Double belonging as an asset

It can be that at certain moments, the fact of belonging to a different culture is felt to be an obstacle, because difficulties can ensue from it in everyday life. However, knowing or belonging to two cultures is an asset.

Integrating in another country means the advantage of being able to learn new things and to discover new skills which were hidden until now. If the decision to migrate already requires a certain degree of flexibility and openness, confronting another culture will reinforce these two qualities. Furthermore, through this experience, we realise the particularities of our own culture and get to better encompass our identity and values. By opening ourselves up to the other culture, we learn to know ourselves better and to realise that each culture has its own logic.

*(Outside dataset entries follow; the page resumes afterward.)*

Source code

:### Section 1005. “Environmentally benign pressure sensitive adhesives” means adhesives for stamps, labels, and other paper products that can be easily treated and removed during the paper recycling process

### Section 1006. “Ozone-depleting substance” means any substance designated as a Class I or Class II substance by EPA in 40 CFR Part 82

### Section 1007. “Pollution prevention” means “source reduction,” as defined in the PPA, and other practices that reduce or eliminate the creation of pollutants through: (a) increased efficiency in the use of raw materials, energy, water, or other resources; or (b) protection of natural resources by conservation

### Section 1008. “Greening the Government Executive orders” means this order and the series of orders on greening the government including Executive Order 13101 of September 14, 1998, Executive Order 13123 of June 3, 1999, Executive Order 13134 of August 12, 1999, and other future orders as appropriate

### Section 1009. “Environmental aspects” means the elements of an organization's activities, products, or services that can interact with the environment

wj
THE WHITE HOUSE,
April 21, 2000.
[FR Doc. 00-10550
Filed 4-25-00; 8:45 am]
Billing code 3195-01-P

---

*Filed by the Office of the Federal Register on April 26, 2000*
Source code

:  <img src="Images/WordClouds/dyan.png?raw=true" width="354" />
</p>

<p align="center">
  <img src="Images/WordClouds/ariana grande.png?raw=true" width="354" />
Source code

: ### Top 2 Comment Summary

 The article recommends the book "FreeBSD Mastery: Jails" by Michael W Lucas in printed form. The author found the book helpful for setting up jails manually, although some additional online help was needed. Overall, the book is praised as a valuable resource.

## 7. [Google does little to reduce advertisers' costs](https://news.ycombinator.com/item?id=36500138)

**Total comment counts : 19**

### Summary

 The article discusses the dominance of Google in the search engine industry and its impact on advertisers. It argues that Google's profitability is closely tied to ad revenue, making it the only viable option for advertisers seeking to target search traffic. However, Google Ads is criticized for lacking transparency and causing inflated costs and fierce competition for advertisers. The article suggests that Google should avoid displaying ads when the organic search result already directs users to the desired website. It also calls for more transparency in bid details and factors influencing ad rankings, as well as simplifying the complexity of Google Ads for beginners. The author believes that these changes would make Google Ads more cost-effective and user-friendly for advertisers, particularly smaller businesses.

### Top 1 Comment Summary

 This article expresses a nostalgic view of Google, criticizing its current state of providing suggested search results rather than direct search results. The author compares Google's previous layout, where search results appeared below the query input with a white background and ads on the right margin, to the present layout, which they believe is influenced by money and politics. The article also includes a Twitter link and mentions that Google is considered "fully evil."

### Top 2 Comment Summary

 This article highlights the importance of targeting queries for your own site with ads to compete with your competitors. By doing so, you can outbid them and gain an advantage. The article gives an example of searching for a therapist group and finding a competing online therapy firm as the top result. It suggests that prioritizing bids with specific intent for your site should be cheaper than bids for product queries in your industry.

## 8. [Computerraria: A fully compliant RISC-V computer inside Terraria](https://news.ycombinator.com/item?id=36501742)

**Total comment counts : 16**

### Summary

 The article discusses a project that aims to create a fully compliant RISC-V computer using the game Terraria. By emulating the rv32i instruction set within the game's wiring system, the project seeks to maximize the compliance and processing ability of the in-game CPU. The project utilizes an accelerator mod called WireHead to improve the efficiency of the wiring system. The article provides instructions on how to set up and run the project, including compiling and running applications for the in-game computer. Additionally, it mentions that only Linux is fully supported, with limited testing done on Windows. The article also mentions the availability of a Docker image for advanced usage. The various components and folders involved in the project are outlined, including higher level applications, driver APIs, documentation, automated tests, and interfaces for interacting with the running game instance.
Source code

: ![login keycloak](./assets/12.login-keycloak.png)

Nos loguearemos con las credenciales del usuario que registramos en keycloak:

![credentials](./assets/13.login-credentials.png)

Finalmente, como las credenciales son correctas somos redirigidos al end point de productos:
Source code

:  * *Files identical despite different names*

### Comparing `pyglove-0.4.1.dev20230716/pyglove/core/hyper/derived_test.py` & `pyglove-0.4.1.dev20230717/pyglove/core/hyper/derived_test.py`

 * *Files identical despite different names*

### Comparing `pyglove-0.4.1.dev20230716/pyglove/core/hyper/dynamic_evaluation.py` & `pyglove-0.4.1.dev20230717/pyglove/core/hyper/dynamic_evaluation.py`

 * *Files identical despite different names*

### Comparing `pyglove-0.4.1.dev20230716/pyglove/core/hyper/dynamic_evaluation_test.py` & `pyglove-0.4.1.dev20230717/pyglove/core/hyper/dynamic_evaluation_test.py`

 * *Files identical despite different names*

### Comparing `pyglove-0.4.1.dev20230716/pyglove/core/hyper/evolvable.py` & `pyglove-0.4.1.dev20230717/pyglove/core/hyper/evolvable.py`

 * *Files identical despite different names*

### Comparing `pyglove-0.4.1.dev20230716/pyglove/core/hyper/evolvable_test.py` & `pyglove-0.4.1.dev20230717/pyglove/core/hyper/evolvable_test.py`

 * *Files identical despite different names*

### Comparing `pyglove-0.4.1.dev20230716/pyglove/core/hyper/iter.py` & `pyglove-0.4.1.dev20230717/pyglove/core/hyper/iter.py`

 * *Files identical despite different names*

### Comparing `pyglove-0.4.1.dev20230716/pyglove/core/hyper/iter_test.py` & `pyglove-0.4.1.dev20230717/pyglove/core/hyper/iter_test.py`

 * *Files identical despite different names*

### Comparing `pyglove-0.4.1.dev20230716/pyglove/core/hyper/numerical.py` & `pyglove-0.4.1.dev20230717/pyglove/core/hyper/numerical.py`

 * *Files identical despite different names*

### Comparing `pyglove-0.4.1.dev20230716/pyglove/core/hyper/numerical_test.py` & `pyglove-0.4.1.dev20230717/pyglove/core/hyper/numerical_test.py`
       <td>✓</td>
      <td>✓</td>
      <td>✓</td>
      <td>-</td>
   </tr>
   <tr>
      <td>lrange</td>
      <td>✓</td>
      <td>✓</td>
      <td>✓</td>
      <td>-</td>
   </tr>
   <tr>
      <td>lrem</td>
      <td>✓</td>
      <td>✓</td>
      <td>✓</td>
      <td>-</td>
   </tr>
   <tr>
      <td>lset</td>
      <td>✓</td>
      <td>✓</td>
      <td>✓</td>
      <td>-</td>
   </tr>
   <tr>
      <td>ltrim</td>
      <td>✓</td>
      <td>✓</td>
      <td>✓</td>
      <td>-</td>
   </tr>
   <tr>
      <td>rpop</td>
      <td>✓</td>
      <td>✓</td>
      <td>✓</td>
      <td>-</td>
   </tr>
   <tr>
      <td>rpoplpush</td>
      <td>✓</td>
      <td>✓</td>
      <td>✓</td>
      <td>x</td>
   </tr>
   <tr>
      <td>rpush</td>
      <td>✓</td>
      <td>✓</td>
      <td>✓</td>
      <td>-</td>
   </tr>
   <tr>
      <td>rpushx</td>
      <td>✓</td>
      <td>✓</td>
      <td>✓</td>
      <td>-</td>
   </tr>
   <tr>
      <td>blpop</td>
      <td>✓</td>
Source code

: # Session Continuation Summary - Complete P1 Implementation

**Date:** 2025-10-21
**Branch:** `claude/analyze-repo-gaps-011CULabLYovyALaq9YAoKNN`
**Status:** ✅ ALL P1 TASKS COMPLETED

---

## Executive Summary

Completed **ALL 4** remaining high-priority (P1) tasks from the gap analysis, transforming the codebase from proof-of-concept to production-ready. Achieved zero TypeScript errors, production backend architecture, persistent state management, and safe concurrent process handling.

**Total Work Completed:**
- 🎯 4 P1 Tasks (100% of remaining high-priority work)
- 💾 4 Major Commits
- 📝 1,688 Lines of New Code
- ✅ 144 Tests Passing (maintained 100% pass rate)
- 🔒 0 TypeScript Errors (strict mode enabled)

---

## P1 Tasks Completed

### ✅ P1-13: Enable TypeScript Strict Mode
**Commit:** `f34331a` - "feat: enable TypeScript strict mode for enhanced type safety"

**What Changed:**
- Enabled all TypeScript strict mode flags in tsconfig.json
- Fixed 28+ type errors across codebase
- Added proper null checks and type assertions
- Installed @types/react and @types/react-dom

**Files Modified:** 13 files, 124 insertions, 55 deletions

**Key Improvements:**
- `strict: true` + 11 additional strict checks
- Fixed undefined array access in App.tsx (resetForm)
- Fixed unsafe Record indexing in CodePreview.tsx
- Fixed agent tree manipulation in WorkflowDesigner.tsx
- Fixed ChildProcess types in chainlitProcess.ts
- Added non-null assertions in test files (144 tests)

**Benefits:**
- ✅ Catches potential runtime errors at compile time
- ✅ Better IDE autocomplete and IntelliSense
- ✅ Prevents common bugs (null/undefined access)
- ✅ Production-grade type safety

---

Migration can be a stressful event, but it is nevertheless a chance. By migrating, we are taking an active step to get out of a situation which no longer suits us and we are ready to accept something new. Migration thus offers the opportunity for a new start and a change.

Belonging to two cultures gives us more possibilities and freedom. We are faced with new ways of doing things and thinking, which adds to those we already possess, and so we have at our disposal a large repertoire of cultural references. In the end, in the new country, it is like having the freedom to become someone else. By freeing yourself from certain rules, roles and the opinions of others, we can dare to do more.